[Required action]
Filter the entries below, keeping only lines with the word "شوید".

[Exercise data]
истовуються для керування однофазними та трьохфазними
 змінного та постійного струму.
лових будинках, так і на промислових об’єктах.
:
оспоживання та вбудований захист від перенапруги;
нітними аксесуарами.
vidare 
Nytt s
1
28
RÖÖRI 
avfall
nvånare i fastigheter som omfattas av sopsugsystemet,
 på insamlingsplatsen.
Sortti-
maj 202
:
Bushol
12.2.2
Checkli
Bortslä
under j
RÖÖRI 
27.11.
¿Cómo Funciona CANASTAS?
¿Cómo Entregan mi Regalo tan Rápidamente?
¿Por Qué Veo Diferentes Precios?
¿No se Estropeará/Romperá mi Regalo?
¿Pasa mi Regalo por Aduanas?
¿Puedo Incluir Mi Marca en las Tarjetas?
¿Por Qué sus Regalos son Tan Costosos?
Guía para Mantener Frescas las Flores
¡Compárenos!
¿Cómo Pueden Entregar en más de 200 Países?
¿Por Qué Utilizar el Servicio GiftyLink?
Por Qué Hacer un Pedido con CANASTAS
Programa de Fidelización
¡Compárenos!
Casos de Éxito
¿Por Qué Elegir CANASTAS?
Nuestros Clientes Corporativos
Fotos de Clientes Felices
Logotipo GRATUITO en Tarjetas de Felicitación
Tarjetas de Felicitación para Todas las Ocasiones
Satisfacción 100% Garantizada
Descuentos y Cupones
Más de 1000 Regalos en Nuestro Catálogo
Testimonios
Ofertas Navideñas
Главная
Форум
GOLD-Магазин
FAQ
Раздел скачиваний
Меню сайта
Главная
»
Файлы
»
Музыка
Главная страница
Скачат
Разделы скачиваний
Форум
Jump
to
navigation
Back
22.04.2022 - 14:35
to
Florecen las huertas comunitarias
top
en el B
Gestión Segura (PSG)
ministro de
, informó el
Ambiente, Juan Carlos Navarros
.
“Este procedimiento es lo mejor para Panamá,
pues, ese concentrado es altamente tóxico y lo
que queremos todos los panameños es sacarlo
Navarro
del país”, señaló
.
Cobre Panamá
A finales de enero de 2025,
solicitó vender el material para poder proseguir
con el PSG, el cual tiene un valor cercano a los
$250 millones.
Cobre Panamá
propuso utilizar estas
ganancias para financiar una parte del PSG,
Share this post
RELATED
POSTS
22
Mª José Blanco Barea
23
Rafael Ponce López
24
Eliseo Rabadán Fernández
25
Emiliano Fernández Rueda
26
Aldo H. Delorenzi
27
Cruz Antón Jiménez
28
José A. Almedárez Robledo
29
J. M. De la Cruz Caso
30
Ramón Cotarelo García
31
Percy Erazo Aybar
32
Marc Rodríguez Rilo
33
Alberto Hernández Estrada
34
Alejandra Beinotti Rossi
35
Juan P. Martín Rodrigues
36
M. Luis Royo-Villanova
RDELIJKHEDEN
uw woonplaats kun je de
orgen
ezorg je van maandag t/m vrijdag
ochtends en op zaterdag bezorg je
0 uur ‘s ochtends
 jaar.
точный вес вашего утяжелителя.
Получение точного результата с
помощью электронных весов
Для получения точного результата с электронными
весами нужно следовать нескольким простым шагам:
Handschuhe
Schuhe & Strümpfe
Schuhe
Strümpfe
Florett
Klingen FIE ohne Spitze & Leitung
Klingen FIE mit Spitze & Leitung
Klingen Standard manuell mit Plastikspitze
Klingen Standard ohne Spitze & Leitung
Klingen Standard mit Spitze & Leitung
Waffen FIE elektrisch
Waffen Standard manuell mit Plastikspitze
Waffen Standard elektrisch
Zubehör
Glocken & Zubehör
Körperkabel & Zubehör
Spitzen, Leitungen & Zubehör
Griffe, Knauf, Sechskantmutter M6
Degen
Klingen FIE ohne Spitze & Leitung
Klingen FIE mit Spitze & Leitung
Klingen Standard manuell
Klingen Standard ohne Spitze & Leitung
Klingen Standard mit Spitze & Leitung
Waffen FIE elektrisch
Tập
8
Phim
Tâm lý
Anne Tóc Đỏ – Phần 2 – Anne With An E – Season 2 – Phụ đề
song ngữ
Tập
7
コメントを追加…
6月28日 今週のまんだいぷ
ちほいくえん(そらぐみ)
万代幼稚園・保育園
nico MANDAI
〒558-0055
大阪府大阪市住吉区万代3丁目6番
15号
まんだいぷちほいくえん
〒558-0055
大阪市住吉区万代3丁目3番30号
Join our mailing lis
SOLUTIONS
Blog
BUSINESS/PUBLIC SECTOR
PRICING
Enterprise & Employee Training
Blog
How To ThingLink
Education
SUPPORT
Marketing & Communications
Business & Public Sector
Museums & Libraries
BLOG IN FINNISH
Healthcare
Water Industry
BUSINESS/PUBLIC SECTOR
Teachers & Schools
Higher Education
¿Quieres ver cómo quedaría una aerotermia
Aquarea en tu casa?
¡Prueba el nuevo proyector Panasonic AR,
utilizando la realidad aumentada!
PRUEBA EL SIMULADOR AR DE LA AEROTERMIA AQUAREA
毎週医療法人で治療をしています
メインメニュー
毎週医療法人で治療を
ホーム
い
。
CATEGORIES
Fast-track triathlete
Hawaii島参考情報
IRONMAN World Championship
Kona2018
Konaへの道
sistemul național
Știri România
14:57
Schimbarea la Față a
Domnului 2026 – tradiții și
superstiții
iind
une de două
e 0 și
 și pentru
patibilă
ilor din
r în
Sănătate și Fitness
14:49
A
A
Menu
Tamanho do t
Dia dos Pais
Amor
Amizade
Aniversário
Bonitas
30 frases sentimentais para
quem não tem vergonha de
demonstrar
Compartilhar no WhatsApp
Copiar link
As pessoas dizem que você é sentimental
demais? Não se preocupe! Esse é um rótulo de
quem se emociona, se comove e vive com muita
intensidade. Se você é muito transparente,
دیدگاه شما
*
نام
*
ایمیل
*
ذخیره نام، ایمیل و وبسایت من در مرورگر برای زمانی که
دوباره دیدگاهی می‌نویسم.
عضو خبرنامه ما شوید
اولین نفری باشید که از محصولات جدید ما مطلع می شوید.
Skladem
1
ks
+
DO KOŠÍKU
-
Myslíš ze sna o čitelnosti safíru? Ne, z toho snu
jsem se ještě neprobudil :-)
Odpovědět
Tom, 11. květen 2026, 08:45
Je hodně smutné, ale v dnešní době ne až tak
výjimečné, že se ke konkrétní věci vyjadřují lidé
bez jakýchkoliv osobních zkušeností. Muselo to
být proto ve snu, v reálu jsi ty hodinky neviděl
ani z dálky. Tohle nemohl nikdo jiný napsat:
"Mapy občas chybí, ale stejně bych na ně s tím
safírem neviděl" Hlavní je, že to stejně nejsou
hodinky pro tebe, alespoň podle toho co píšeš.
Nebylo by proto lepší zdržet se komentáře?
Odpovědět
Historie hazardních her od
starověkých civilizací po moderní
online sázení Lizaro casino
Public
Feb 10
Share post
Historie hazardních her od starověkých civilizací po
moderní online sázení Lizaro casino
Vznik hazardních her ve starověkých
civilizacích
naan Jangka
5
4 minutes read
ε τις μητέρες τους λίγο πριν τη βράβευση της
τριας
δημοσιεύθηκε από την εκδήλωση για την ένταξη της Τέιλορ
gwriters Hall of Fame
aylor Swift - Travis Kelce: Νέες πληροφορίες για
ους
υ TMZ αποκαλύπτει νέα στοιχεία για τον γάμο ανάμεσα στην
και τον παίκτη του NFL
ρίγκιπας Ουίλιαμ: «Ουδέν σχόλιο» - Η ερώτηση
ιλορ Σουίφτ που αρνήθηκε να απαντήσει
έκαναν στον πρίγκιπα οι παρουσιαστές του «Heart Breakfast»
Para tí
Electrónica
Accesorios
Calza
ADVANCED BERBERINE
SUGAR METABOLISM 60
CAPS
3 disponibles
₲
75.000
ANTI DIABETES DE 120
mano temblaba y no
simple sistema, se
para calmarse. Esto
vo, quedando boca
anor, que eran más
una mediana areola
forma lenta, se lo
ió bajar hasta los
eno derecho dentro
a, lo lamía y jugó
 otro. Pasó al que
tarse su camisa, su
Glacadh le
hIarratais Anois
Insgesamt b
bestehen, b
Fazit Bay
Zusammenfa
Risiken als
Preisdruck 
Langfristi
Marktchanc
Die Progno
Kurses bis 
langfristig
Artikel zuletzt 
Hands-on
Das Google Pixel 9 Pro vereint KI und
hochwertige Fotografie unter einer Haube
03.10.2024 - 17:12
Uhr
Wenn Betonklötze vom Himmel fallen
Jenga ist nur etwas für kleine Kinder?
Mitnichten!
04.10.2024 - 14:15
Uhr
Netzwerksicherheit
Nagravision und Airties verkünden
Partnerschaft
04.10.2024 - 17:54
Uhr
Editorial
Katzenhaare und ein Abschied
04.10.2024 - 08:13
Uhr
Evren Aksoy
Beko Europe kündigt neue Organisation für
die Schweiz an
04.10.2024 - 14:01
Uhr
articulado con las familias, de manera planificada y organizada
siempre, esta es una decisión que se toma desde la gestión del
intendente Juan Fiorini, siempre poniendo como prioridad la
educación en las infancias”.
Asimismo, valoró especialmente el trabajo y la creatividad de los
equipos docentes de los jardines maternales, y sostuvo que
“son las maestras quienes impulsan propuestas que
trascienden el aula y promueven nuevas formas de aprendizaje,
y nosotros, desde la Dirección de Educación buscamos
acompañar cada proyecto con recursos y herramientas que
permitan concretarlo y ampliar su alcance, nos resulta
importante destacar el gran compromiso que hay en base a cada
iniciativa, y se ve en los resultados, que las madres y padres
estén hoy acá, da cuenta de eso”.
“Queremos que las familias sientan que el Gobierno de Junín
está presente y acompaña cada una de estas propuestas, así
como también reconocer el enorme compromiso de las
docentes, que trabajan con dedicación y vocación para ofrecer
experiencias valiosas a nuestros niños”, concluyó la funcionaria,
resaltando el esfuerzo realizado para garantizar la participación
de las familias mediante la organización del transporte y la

[Task output]
عضو خبرنامه ما شوید
اولین نفری باشید که از محصولات جدید ما مطلع می شوید.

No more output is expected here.